I created this list and published a little GitHub page (
http://emailjs.org) due to an email exchange I had with Andrew Sutherland. It was clear that the
whiteout.io mail client and the Firefox OS mail client were facing similar challenges and that it made sense to share code/costs of the lower level email protocol stack.
When Felix and I started work on whiteout mail last year, we ported Andris Reinman's libs like simplesmtp and inbox to chrome packaged apps by writing a set of shims for node.js apis. The idea was to provide a thin layer between the node apis (like buffer, net/tls) required in Andris' libs and the native chrome apis (like ArrayBuffer, chrome.socket). It turned out though that this layer was not thin at all and that it would increase the complexity and overhead in the app considerably.

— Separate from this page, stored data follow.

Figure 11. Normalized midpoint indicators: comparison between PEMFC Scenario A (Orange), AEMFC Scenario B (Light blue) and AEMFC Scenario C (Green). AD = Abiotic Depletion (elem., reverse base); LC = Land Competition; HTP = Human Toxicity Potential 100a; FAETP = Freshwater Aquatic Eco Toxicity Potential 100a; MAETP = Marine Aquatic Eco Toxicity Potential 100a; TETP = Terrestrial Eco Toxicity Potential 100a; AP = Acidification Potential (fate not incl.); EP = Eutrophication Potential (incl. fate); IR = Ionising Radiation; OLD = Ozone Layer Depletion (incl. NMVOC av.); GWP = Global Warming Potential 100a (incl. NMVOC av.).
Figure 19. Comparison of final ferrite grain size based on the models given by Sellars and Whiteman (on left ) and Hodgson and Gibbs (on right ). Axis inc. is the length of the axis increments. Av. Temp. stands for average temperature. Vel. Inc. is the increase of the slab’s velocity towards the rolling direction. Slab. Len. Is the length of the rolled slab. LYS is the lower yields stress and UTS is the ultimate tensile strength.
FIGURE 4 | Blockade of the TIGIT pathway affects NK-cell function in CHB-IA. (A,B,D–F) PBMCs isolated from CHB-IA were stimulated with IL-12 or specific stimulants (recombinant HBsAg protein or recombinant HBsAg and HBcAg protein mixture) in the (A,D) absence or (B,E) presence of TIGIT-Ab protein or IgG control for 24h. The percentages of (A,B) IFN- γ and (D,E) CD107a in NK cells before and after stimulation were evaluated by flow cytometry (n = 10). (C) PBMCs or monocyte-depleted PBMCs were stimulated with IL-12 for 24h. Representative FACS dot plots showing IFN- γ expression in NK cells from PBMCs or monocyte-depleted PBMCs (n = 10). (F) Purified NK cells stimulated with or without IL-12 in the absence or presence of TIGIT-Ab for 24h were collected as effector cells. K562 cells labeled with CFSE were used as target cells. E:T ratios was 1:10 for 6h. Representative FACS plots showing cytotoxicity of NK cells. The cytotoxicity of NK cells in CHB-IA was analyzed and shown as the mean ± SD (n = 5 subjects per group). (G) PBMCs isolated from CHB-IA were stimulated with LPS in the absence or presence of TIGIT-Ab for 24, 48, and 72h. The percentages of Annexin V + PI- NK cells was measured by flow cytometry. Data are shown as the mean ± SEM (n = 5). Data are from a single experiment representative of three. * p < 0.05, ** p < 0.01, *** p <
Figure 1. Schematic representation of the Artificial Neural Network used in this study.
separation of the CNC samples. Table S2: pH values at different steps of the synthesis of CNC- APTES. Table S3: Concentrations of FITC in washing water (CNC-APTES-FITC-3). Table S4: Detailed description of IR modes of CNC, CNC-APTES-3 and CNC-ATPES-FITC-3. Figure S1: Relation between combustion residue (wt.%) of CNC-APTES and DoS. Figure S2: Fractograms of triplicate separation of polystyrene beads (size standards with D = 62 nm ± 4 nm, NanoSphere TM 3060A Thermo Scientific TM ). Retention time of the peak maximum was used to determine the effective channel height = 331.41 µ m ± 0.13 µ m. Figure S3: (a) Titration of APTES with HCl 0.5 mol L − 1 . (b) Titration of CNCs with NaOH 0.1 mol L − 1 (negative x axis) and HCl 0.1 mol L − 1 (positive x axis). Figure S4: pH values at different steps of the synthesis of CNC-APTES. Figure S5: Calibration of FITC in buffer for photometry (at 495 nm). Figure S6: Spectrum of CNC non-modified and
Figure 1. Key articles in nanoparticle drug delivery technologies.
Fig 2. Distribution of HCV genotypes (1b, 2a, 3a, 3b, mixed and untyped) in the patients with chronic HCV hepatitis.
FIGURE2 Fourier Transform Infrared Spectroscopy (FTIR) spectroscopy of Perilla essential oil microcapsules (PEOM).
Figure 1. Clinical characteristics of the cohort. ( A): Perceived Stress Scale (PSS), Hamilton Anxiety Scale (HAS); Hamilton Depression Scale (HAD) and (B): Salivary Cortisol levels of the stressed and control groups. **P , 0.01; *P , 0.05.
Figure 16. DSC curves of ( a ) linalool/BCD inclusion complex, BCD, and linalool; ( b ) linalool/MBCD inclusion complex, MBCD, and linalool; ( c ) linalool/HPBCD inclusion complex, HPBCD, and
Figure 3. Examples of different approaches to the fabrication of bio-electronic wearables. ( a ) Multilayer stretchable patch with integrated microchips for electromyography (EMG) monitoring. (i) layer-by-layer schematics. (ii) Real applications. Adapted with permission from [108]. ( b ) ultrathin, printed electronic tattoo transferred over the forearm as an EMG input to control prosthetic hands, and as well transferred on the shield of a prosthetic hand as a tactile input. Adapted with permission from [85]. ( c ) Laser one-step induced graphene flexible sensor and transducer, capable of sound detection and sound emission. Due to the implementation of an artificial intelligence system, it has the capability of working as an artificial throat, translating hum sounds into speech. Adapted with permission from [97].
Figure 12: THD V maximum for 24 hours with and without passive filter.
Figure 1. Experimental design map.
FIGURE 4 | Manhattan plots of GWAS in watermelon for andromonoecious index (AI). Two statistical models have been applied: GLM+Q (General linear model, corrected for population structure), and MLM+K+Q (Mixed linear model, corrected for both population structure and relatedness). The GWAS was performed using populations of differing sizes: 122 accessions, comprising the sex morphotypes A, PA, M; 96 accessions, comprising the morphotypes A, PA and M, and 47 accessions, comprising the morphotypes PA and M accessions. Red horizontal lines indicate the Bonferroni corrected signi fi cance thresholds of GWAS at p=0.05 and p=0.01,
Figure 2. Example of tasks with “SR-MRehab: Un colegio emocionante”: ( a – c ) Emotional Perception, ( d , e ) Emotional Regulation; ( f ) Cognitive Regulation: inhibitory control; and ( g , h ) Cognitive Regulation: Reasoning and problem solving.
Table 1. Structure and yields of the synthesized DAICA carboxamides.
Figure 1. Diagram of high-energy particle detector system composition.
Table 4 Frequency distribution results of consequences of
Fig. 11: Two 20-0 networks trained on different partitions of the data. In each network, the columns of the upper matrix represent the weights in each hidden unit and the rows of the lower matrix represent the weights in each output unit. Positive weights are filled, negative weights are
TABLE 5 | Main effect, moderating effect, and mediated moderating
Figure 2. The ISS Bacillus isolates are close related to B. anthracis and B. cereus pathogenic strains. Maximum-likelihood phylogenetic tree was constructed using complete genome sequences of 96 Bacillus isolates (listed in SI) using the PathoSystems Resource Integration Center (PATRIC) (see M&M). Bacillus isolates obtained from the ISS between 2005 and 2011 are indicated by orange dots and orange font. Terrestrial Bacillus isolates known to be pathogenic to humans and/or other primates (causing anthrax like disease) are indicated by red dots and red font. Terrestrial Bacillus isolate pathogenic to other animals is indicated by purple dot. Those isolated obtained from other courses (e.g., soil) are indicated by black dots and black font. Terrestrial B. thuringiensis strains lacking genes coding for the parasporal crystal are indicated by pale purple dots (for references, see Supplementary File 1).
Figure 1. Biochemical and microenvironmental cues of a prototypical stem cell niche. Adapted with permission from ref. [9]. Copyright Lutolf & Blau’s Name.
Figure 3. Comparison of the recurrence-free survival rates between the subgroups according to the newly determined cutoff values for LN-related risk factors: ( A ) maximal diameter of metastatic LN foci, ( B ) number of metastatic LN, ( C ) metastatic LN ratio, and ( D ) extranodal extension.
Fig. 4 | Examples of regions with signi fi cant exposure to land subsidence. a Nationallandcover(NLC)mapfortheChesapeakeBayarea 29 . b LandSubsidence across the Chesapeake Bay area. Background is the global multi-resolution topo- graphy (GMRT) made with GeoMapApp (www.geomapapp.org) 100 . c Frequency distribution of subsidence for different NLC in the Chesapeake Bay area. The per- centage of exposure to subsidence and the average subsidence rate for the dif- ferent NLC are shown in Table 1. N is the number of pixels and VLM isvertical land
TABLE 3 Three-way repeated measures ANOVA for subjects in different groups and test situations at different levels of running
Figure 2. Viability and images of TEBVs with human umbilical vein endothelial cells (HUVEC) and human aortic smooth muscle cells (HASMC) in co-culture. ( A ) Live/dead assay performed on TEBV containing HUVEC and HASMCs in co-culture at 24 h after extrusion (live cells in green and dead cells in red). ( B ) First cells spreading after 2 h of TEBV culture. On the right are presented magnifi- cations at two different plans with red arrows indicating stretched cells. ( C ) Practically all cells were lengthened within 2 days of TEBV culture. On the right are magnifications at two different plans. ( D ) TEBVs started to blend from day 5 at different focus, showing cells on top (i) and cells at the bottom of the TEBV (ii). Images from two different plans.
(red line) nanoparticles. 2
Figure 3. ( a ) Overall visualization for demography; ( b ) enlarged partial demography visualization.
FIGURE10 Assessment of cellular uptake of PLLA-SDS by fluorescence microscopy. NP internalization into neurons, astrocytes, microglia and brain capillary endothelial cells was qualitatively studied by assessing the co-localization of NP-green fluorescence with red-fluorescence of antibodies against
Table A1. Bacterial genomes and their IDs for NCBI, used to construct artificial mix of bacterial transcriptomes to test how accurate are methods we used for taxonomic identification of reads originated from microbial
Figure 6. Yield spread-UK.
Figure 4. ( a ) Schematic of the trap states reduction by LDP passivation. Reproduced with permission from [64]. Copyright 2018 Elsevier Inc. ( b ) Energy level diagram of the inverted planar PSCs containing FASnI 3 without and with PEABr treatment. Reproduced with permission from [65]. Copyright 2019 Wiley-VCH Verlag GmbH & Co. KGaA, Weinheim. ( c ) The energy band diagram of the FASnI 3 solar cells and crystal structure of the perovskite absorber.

We thought about multiple solutions to this problem and decided to go with Andris' new browser based ports which were targeting Firefox OS apis (like ArrayBuffer, and the Raw Socket Api). In order to get the libs to work in the platforms we're targeting, we wrote a simple shim for the tcp-socket api (
https://github.com/whiteout-io/tcp-socket) and refactored the stringencoding polyfill from Joshua Bell to a UMD module (
https://github.com/whiteout-io/stringencoding). Over the last few weeks we've been working with Andris to get the libraries feature complete and ready for production. We've increased the test coverage, enabled travis-ci builds for all github repos and have integrated the libraries to be in next week's v0.10.0 release of the whiteout mail app.
It's of course still early days but the result looks quite promising. All modules use the UMD pattern, which means that they can be loaded with AMD, common.js or globally in the browser. This not only allows us to do headless integration tests under node.js, but also use the same code on the client and the server. We've reduced our dependency footprint to a fraction (no more node-buffers, yay!) and the chrome packaged app download size has been reduced by about 400k. The app also feels faster (though I have yet to do CPU and memory profiling to verify this) and we've solved many mail encoding bugs in the process. So thanks a lot to Andris and Felix for making this happen!
I'm looking forward to other projects adopting the libs in their apps. If you're targeting Firefox OS, node.js, node-webkit or chrome packaged apps, the libraries should work out of the box. If you're having any trouble, let us know if we can help out in any way!